Deterministic Fallback Dataplane For Hybrid Egress In Multi-Region Clusters

The problem I ran into on a hybrid cluster

I was building a hybrid (on‑prem + public cloud) environment where services needed egress (outbound network traffic) to a couple of external APIs. The tricky part wasn’t connecting—both sides worked.

The real pain showed up when the “primary” egress path was unhealthy:

In the cloud, I used a managed NAT gateway + firewall rules.
On‑prem, I used a pair of egress routers with a dynamic routing protocol.
Between the two, I had a VPN with failover.

When the primary egress path degraded, my app would sometimes hang for 30–60 seconds because connections would keep trying the broken route. Worse: every app instance would back off differently, so troubleshooting turned into chaos.

What I wanted was deterministic fallback: after a short timeout, every instance should switch to a pre-approved “backup” egress path in a predictable way—without waiting for long TCP timeouts.

What “deterministic fallback” means in practice

I focused on one narrow but effective strategy:

Try the primary endpoint with a short, explicit connect timeout.
If it fails, immediately try the backup endpoint.
Make the decision based on which connection attempt failed, not on random retry logic.
Ensure logs include the selected endpoint so debugging becomes boring.

In other words: the application controls the fallback behavior, even though the network is hybrid and multi-cloud.

Architecture I implemented

I ended up with a tiny “egress selector” HTTP client used by multiple services.

Primary endpoint: e.g. https://api-primary.example.com
Backup endpoint: e.g. https://api-backup.example.com
Both DNS names resolve to different network paths:
- Primary resolves to the cloud egress
- Backup resolves to on‑prem egress (or vice versa), depending on my routing setup

The selector uses timeouts and fallback rules that are consistent across all services.

Why this works better than relying only on network failover

Network failover (VPN failover, routing convergence, etc.) can take seconds to tens of seconds. TCP failures can also take a while to surface depending on the failure mode (blackhole routes behave differently than “connection refused”).

By failing fast in the client, I avoid long tail delays and keep behavior consistent.

Work required: Continue the write-up on deterministic egress fallback, beginning right after its final sentence.

Stored records:
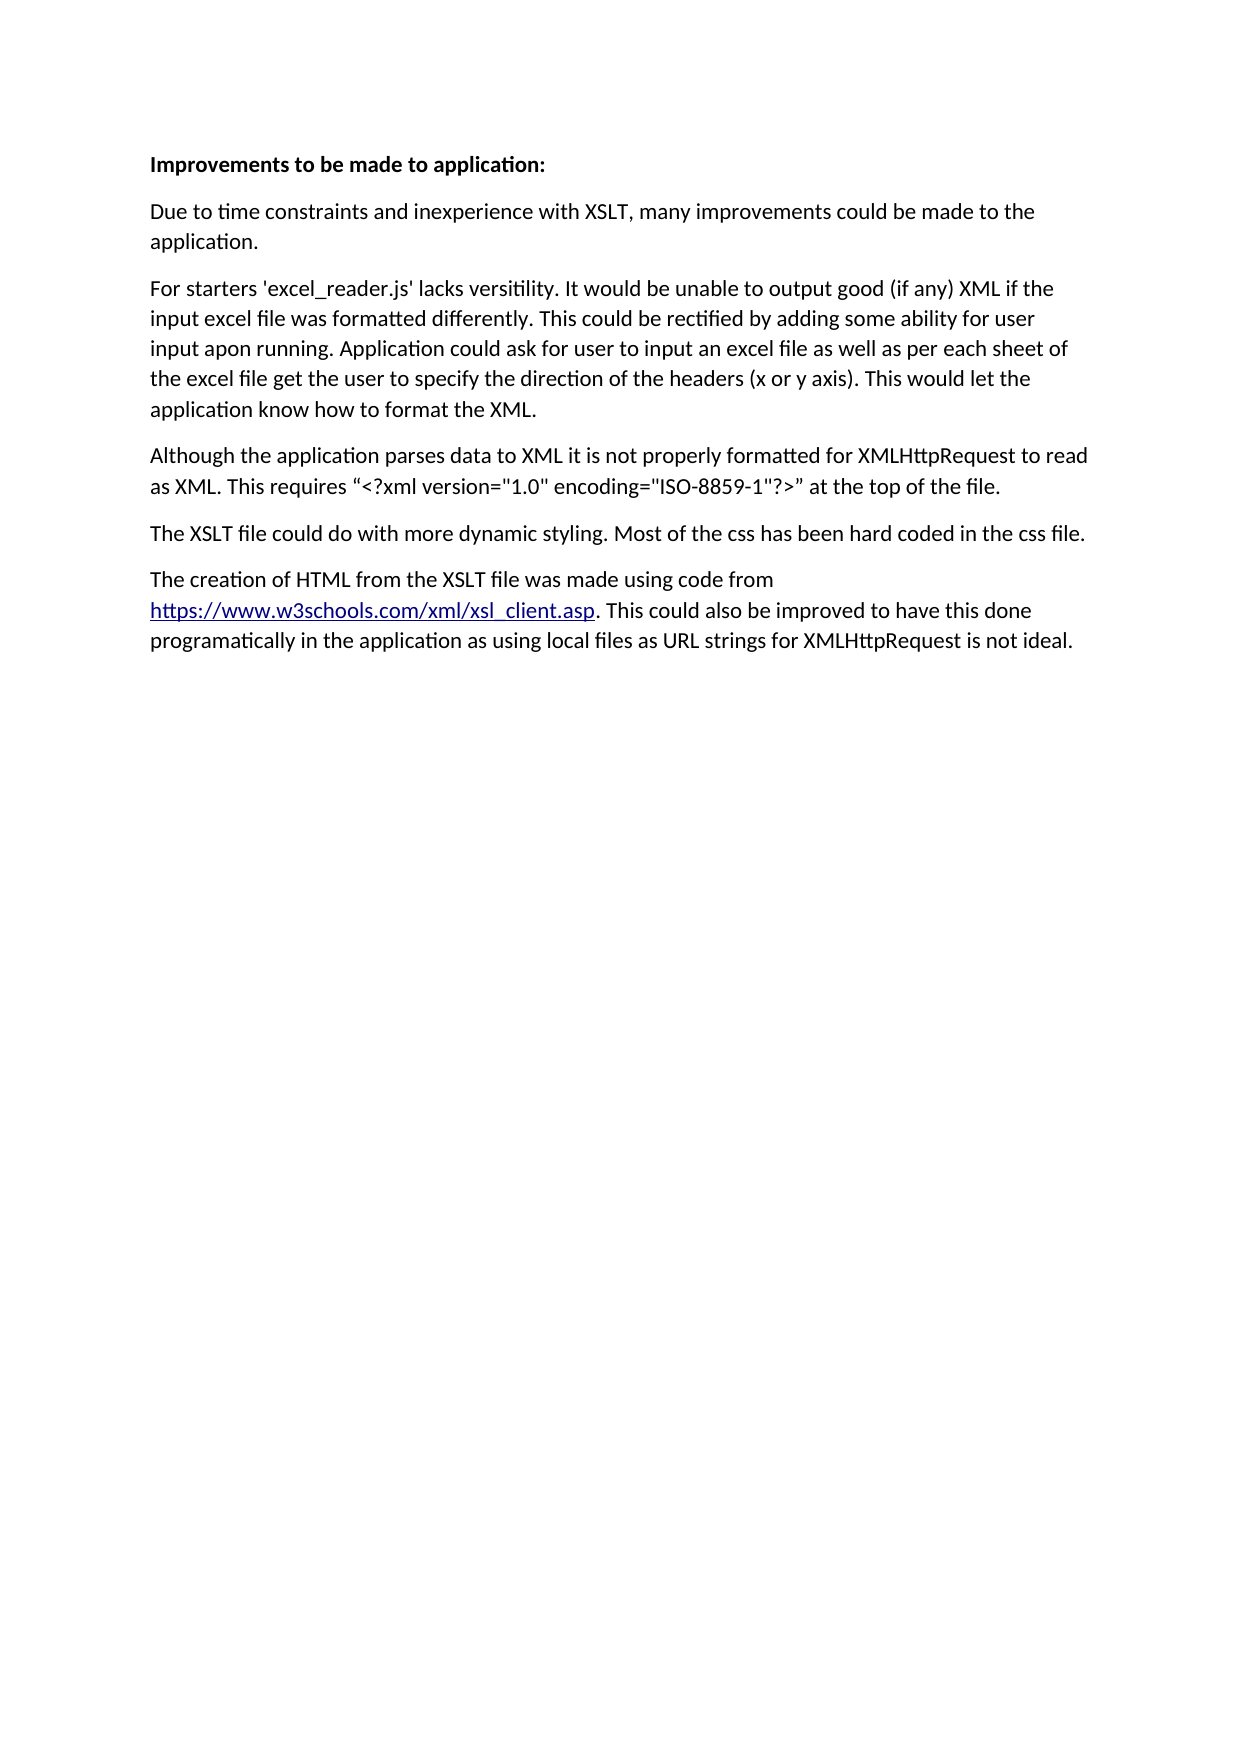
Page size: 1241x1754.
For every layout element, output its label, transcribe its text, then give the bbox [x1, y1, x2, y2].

text Due to time constraints and inexperience with XSLT, many improvements could be made to the application. [150, 197, 1090, 255]
text The creation of HTML from the XSLT file was made using code from https://www.w3schools.com/xml/xsl_client.asp. This could also be improved to have this done programatically in the application as using local files as URL strings for XMLHttpRequest is not ideal. [150, 566, 1090, 654]
text For starters 'excel_reader.js' lacks versitility. It would be unable to output good (if any) XML if the input excel file was formatted differently. This could be rectified by adding some ability for user input apon running. Application could ask for user to input an excel file as well as per each sheet of the excel file get the user to specify the direction of the headers (x or y axis). This would let the application know how to format the XML. [150, 274, 1090, 423]
text Improvements to be made to application: [150, 150, 1090, 178]
text Although the application parses data to XML it is not properly formatted for XMLHttpRequest to read as XML. This requires “<?xml version="1.0" encoding="ISO-8859-1"?>” at the top of the file. [150, 442, 1090, 500]
text The XSLT file could do with more dynamic styling. Most of the css has been hard coded in the css file. [150, 519, 1090, 547]
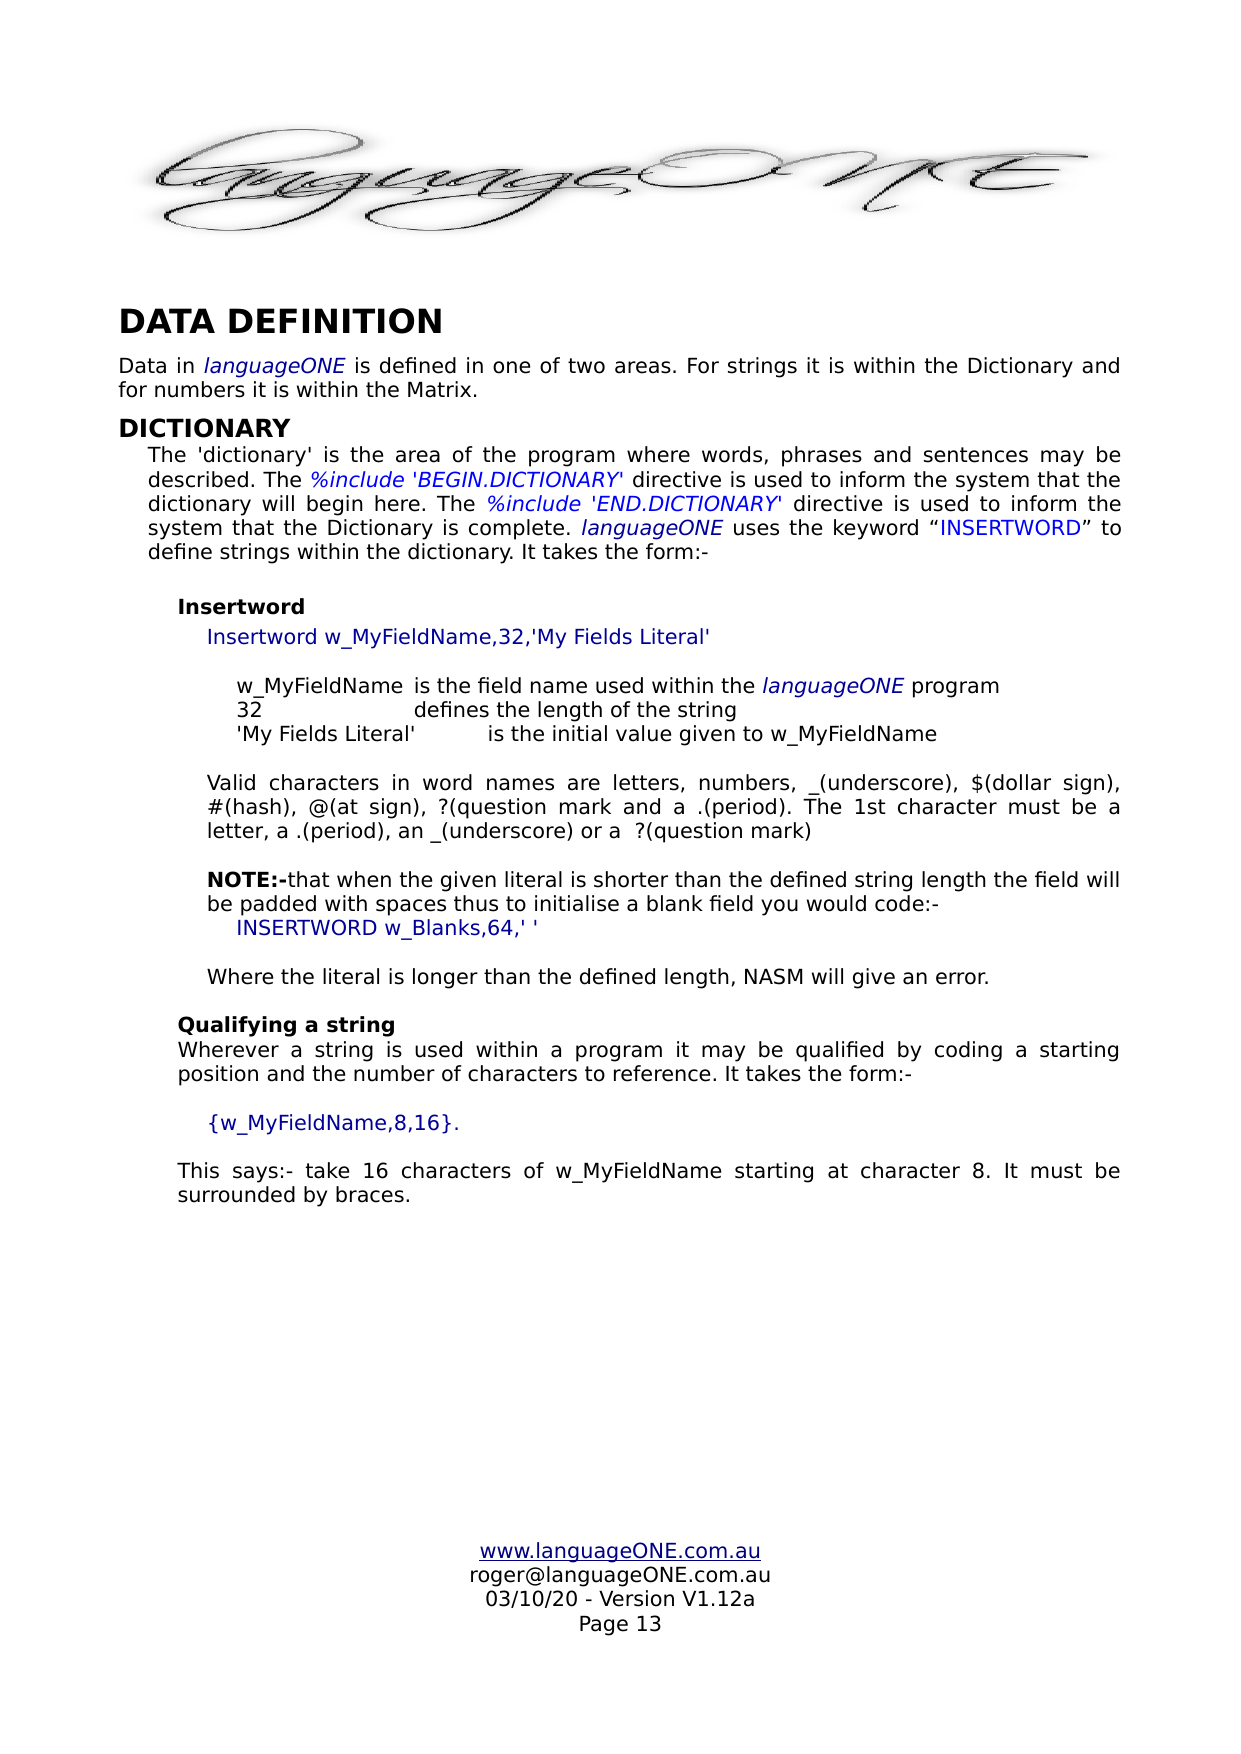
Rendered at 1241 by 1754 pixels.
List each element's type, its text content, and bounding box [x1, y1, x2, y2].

text 32 defines the length of the string [236, 698, 1122, 722]
text Qualifying a string [177, 1013, 1122, 1038]
text NOTE:-that when the given literal is shorter than the defined string length the field will be padded with spaces thus to initialise a blank field you would code:- [207, 868, 1122, 916]
text {w_MyFieldName,8,16}. [207, 1111, 1122, 1135]
text Insertword w_MyFieldName,32,'My Fields Literal' [207, 625, 1122, 649]
text Wherever a string is used within a program it may be qualified by coding a starting position and the number of characters to reference. It takes the form:- [177, 1038, 1122, 1086]
text Where the literal is longer than the defined length, NASM will give an error. [207, 965, 1122, 989]
text 'My Fields Literal' is the initial value given to w_MyFieldName [236, 722, 1122, 746]
picture [125, 120, 1118, 239]
text The 'dictionary' is the area of the program where words, phrases and sentences may be described. The %include 'BEGIN.DICTIONARY' directive is used to inform the system that the dictionary will begin here. The %include 'END.DICTIONARY' directive is used to inform the system that the Dictionary is complete. languageONE uses the keyword “INSERTWORD” to define strings within the dictionary. It takes the form:- [148, 443, 1122, 565]
text w_MyFieldName is the field name used within the languageONE program [236, 674, 1122, 698]
text This says:- take 16 characters of w_MyFieldName starting at character 8. It must be surrounded by braces. [177, 1159, 1122, 1208]
text INSERTWORD w_Blanks,64,' ' [236, 916, 1122, 941]
subtitle DICTIONARY [118, 414, 1122, 443]
text Data in languageONE is defined in one of two areas. For strings it is within the Dictionary and for numbers it is within the Matrix. [118, 354, 1122, 402]
text Valid characters in word names are letters, numbers, _(underscore), $(dollar sign), #(hash), @(at sign), ?(question mark and a .(period). The 1st character must be a letter, a .(period), an _(underscore) or a ?(question mark) [207, 771, 1122, 843]
subtitle Insertword [177, 595, 1122, 619]
subtitle DATA DEFINITION [118, 302, 1122, 341]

Written response:
The working code: Go deterministic egress fallback client

Below is the exact client I used. It tries primary first, then backup.

package main

import (
	"context"
	"errors"
	"fmt"
	"io"
	"net"
	"net/http"
	"time"
)

// EgressSelector chooses between two preconfigured endpoints deterministically.
type EgressSelector struct {
	PrimaryURL string
	BackupURL  string

	// Timeouts that make behavior predictable.
	ConnectTimeout time.Duration
	RequestTimeout time.Duration
}

// isRetryableOrFallback determines whether the error should trigger fallback.
// We keep this intentionally small and explicit.
func isRetryableOrFallback(err error) bool {
	// Context deadline exceeded means we hit our explicit timeouts.
	if errors.Is(err, context.DeadlineExceeded) {
		return true
	}

	// Connection-level failures: timeout, reset, DNS issues, etc.
	// net.Error is an interface implemented by many network errors.
	var ne net.Error
	if errors.As(err, &ne) {
		// Timeout => trigger fallback
		if ne.Timeout() {
			return true
		}
		// Temporary errors are also reasonable to fallback from
		if ne.Temporary() {
			return true
		}
	}

	// Add common HTTP transport failures.
	var urlErr *urlErrorCompat
	if errors.As(err, &urlErr) {
		return true
	}

	return false
}

// urlErrorCompat exists to avoid importing net/url just for typing.
// In practice, you can directly use *url.Error from net/url.
type urlErrorCompat struct{}

// DoJSONPost performs a POST and falls back deterministically.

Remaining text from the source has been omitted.